Management also tweaked its revenue guidance for the year, stating that it now expects to end within the "lower half" of its range of $51 million to $55 million. For context, Wall Street was expecting $52.8 million in revenue for the year.

BUsiness man looking at pile of money with magnifying glass

Image source: Getty Images.

Traders appear to be squarely focused on the better-than-expected quarterly results and are shaking off the weak guidance.

Check out the latest earnings call transcript for Avid Bioservices.

Now what

Avid's CEO Roger Lias nicely summarized the progress that has been made over the last year:

During the past 12 months we have significantly diversified our client base, thus reducing risk and building a pipeline of future manufacturing opportunities.
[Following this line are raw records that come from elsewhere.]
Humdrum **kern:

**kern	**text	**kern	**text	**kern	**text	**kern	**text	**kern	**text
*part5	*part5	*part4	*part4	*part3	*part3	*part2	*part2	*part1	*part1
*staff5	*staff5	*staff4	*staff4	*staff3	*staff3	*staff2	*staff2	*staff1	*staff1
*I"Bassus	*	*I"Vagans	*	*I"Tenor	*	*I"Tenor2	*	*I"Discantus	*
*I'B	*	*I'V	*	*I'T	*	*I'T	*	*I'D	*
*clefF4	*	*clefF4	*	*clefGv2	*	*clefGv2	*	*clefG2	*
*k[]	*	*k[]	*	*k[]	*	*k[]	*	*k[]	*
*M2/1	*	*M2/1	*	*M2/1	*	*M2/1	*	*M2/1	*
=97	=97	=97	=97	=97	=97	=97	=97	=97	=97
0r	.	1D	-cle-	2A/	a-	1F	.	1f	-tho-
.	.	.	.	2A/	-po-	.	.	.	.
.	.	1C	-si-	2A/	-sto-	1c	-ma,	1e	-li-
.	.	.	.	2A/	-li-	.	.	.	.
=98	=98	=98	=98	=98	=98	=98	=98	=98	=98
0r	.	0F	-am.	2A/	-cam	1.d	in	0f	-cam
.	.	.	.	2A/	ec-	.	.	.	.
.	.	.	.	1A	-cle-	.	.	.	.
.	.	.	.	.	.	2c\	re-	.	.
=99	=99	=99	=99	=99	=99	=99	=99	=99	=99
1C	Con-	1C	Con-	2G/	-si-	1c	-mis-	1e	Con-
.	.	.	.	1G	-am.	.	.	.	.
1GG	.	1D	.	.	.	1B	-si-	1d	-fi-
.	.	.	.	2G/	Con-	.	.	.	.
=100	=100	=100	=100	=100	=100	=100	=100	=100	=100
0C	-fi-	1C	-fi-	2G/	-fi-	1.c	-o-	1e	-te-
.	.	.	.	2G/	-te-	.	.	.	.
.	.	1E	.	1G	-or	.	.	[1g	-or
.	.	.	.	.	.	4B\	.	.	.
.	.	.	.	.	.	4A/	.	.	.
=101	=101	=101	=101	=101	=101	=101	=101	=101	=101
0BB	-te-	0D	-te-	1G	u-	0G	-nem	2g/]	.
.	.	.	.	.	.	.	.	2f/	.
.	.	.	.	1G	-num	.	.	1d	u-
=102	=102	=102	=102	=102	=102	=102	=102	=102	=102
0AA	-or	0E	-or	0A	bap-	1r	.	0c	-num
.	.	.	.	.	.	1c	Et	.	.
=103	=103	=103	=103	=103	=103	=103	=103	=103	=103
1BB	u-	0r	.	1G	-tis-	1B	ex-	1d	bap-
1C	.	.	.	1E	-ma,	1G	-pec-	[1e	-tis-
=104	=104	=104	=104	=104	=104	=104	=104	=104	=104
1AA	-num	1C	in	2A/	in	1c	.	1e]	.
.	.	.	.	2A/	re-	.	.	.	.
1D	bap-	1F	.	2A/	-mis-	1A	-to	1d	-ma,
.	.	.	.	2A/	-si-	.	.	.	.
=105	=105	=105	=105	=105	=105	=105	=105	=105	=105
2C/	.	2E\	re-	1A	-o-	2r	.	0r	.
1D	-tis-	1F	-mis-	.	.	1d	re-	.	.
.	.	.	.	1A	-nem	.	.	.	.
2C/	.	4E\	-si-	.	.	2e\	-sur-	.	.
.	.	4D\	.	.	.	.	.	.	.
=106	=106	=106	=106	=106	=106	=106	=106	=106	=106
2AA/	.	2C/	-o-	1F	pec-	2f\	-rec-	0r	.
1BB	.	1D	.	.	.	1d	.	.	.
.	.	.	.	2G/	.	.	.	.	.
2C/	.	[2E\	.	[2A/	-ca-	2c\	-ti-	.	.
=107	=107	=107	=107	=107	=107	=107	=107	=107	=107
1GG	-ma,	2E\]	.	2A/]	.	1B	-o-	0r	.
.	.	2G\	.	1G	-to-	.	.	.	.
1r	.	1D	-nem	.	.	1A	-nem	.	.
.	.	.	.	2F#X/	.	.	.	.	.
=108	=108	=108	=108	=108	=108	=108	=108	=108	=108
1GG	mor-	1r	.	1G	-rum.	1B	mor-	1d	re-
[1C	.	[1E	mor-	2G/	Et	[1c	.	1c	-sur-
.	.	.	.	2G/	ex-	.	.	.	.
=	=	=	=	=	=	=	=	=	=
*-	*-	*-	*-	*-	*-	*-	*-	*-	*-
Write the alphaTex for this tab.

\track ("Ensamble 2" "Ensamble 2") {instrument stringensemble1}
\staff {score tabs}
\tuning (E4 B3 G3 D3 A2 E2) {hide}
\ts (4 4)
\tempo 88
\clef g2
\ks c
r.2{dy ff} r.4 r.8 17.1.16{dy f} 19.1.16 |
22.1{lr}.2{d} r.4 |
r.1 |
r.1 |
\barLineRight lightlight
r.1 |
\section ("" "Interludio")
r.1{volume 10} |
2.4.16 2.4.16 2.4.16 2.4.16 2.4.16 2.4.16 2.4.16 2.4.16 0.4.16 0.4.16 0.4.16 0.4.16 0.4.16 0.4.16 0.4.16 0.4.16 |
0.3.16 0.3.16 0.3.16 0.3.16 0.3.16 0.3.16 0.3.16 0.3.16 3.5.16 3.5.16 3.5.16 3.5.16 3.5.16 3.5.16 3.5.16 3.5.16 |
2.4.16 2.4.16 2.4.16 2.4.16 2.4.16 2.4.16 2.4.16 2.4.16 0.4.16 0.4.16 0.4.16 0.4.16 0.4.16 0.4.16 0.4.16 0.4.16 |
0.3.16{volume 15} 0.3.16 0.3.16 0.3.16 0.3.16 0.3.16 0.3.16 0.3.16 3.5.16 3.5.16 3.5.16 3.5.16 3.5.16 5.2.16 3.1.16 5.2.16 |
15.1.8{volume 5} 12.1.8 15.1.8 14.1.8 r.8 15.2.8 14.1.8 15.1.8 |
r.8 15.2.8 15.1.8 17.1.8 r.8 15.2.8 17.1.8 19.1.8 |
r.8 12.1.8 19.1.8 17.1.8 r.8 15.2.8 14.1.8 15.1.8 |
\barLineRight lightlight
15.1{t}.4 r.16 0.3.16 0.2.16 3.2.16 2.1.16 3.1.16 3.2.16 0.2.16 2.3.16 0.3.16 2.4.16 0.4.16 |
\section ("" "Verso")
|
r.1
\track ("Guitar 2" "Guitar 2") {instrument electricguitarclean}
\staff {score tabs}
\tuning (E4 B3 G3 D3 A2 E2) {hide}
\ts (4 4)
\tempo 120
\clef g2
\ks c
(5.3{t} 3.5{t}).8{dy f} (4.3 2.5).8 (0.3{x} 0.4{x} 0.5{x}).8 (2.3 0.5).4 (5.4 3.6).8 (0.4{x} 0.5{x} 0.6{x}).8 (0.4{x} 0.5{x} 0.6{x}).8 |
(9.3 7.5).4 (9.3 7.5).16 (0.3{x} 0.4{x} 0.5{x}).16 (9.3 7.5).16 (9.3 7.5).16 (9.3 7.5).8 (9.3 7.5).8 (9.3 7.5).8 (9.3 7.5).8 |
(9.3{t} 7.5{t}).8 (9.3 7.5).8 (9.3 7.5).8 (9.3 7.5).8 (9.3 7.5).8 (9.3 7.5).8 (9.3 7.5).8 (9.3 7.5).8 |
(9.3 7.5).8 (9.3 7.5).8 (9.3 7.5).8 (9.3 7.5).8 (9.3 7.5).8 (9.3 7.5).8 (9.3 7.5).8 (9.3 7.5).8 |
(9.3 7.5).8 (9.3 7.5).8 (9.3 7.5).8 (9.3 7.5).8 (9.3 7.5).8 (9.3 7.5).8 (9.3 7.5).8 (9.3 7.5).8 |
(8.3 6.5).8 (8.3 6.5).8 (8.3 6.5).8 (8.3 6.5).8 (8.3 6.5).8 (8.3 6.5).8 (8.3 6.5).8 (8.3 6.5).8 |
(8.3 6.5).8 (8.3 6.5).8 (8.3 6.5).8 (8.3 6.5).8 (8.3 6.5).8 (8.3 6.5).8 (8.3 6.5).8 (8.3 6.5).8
We have built commercial and operational infrastructure to support growth, right-sized the organization, significantly cut costs, and increased capacity utilization resulting in improved margins. As a result, we are firmly on-track toward profitability and positive EBITDA.

Overall, revenue is rising, the backlog is growing, margins are heading in the right direction, and the net loss is shrinking. That's a lot of positive developments for investors to be excited about.

On the flip side, the company is still losing money, so this is still a risky business. However, there is a lot going right for this company right now, so I look forward to tracking this company's progress from the sidelines.